§ **Collected data**
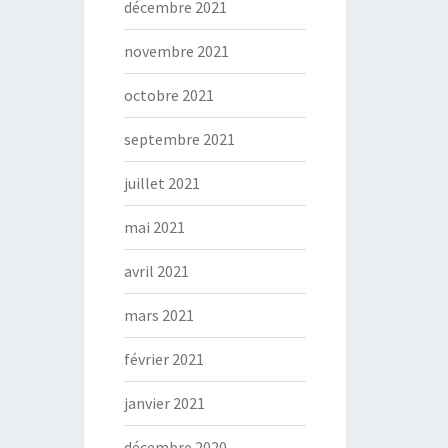
décembre 2021
novembre 2021
octobre 2021
septembre 2021
juillet 2021
mai 2021
avril 2021
mars 2021
février 2021
janvier 2021
décembre 2020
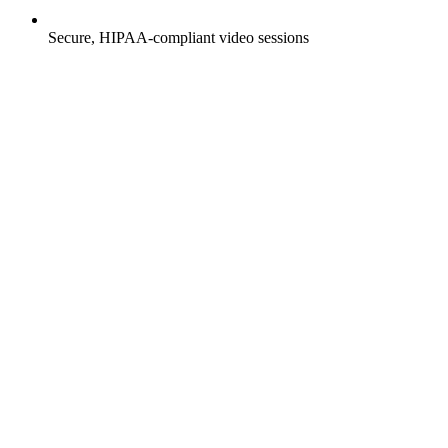
Secure, HIPAA-compliant video sessions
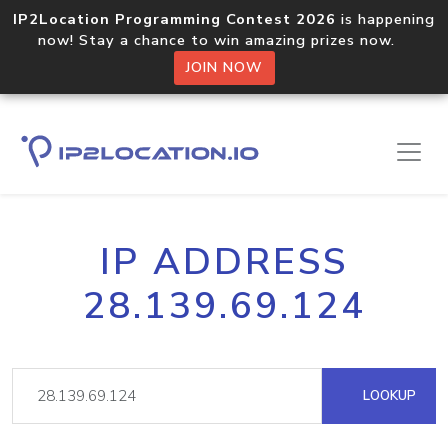
IP2Location Programming Contest 2026
is happening
now! Stay a chance to win amazing prizes now.
JOIN NOW
IP ADDRESS
28.139.69.124
LOOKUP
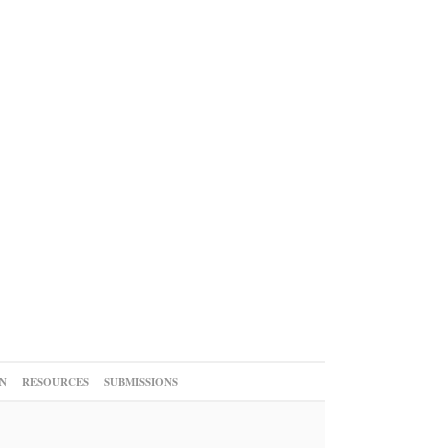
N
RESOURCES
SUBMISSIONS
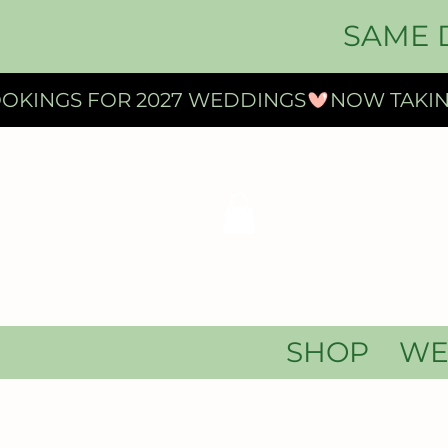
SAME 
OKINGS FOR 2027 WEDDINGS
SHOP
WE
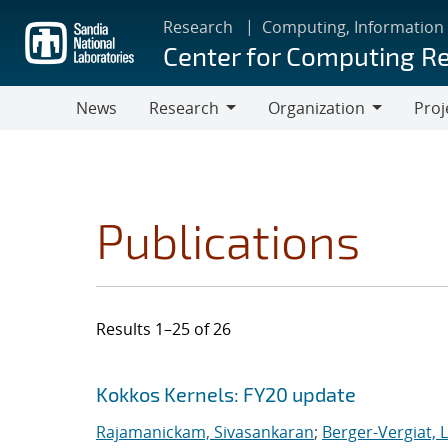
Skip
Research
Computing, Information
to
Center for Computing R
main
content
News
Research
Organization
Proj
Research
Organization
Publications
Results 1–25 of 26
Search results
Jump to search filters
Kokkos Kernels: FY20 update
Rajamanickam, Sivasankaran
;
Berger-Vergiat, 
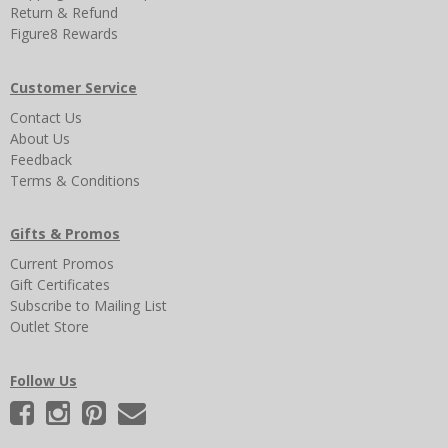
Return & Refund
Figure8 Rewards
Customer Service
Contact Us
About Us
Feedback
Terms & Conditions
Gifts & Promos
Current Promos
Gift Certificates
Subscribe to Mailing List
Outlet Store
Follow Us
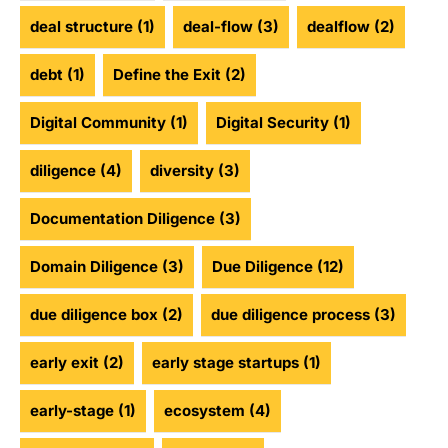
deal structure
(1)
deal-flow
(3)
dealflow
(2)
debt
(1)
Define the Exit
(2)
Digital Community
(1)
Digital Security
(1)
diligence
(4)
diversity
(3)
Documentation Diligence
(3)
Domain Diligence
(3)
Due Diligence
(12)
due diligence box
(2)
due diligence process
(3)
early exit
(2)
early stage startups
(1)
early-stage
(1)
ecosystem
(4)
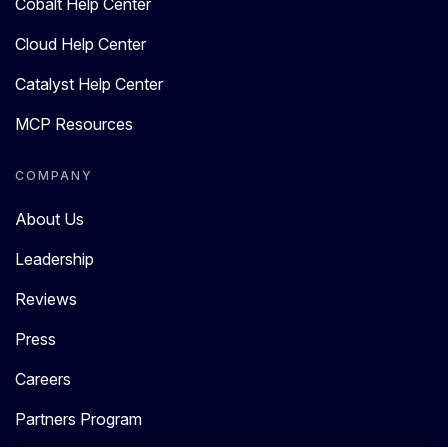
Cobalt Help Center
Cloud Help Center
Catalyst Help Center
MCP Resources
COMPANY
About Us
Leadership
Reviews
Press
Careers
Partners Program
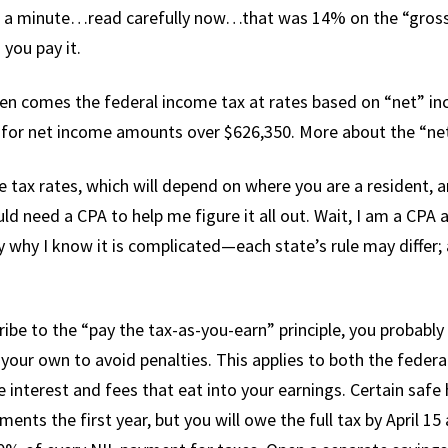
 a minute…read carefully now…that was 14% on the “gross.” 
 you pay it.
hen comes the federal income tax at rates based on “net” 
for net income amounts over $626,350. More about the “net
 tax rates, which will depend on where you are a resident,
uld need a CPA to help me figure it all out. Wait, I am a CPA
 why I know it is complicated—each state’s rule may differ; a
ibe to the “pay the tax-as-you-earn” principle, you probably
our own to avoid penalties. This applies to both the federa
 interest and fees that eat into your earnings. Certain safe
nts the first year, but you will owe the full tax by April 15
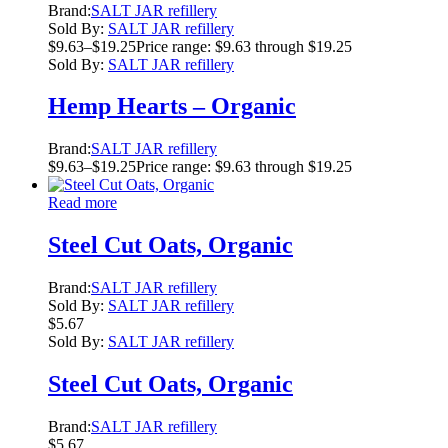
Brand:
SALT JAR refillery
Sold By:
SALT JAR refillery
$
9.63
–
$
19.25
Price range: $9.63 through $19.25
Sold By:
SALT JAR refillery
Hemp Hearts – Organic
Brand:
SALT JAR refillery
$
9.63
–
$
19.25
Price range: $9.63 through $19.25
Read more
Steel Cut Oats, Organic
Brand:
SALT JAR refillery
Sold By:
SALT JAR refillery
$
5.67
Sold By:
SALT JAR refillery
Steel Cut Oats, Organic
Brand:
SALT JAR refillery
$
5.67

§ **What you should do**
Supply only the count of lines above holding "Digital".

§ **Answer to this exercise**
2